The response from Ben Shitrit's ulpana was swift in coming. As women singing in front of men and handshaking between genders are forbidden by rabbinic law, the school suspended her for two weeks. The school also ordered Ben Shitrit to take classes in Judaism. Since Ministry of Education regulations do not allow a school to suspend a student for appearing on a television show, the school asked Ben Shitrit's parents to initiate the penalty. Ben Shitrit's mother told Maariv: "This is a punishment that we took upon ourselves, so that the girls in the institution will see that we will do something with the child".

Ben Shitrit accepted the suspension, saying, "I understood that what I did was against the spirit of the ulpana, and didn't want to create an opening for other girls to do the same. The punishment is symbolic". In later interviews, she pushed back against the rabbinic law prohibiting women singing in front of men, saying she thought it was more about modesty than an outright ban on singing. "I feel like there is no problem to sing in public as long as I do so in a modest way, not a provocative way, as long as I'm doing it with a pure intention", she said.

Ben Shitrit was viewed as a "heroine" by traditional Israeli Jews who wish to be part of secular society while maintaining their religious observance. One commentator dubbed her "the religious Rosa Parks", noting that she had become "an icon and a figure for thousands of girls who look at you and see the fulfillment of their dreams in poetry, dance and theater", as well as "a symbol of the collision between the binding law of God (so to speak) and the realization of freedom and creativity". Ben Shitrit received support from Minister of Education Naftali Bennett, a Religious Zionist himself, who praised her voice on his Facebook page. In response, the Ministry of Education issued a statement that ulpana students are required to follow the rules of their school if it mandates a religious lifestyle. Ben Shitrit was also supported by the progressive Jewish organization Tzohar. Ben Shitrit ultimately finished in second place on The Voice Israel, losing to Lina Makhul.

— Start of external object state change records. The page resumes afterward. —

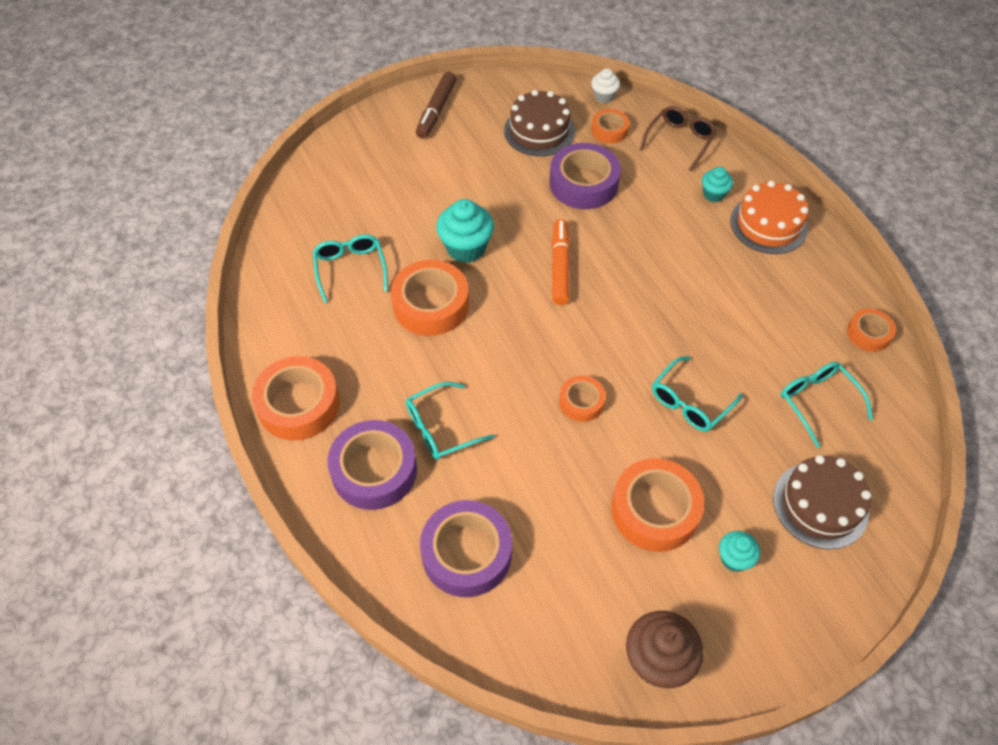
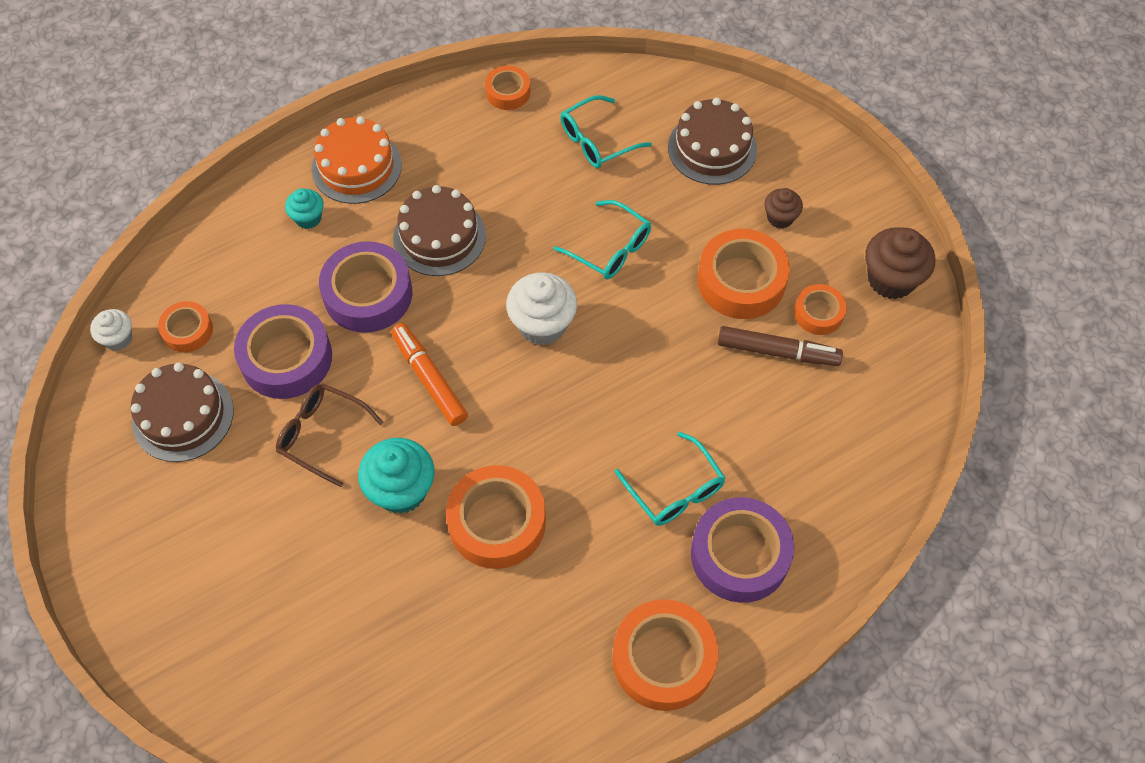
camera: 95 degrees left, 5 degrees up
turquoise glasses [313,234,388,303] -> none
brown marker [416,72,456,139] -> brown marker moved to [718,326,843,366]
purple tape [420,500,512,597] -> purple tape moved to [319,241,412,333]
orange marker [552,219,570,305] -> orange marker turned 60 degrees clockwise [391,323,468,426]
orange tape [559,376,606,422] -> orange tape moved to [794,284,847,335]
brown glasses [640,106,717,171] -> brown glasses moved to [276,383,384,487]
turquoise cupcake [719,531,760,572] -> brown cupcake [764,188,803,228]
none -> brown cake [393,185,486,276]
none -> white cupcake [506,272,577,345]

In December 2013, the Jewish Orthodox Feminist Alliance invited Ben Shitrit to New York City to sing at its international conference. The organization posted her name and face on a billboard in Times Square saluting the "key personalities at the forefront of the Orthodox feminist movement".

==Professional career==
Ben Shitrit launched her professional music career in 2013, performing original songs and covers of Hebrew, English, and Spanish songs. She has performed with the Israeli Andalusian Orchestra in Ashdod. She has also performed piyyutim with the Israeli women's group "Neshot Chava" ("Women of Eve"), and recorded a song for the Religious Zionist political party, The Jewish Home's 2015 election campaign.

In 2016 she began modeling modest clothing for the Modesto fashion website.

==Personal life==
She married Israeli photographer Harel Amsalem in March 2016. In June 2017 the couple had their first child, a boy.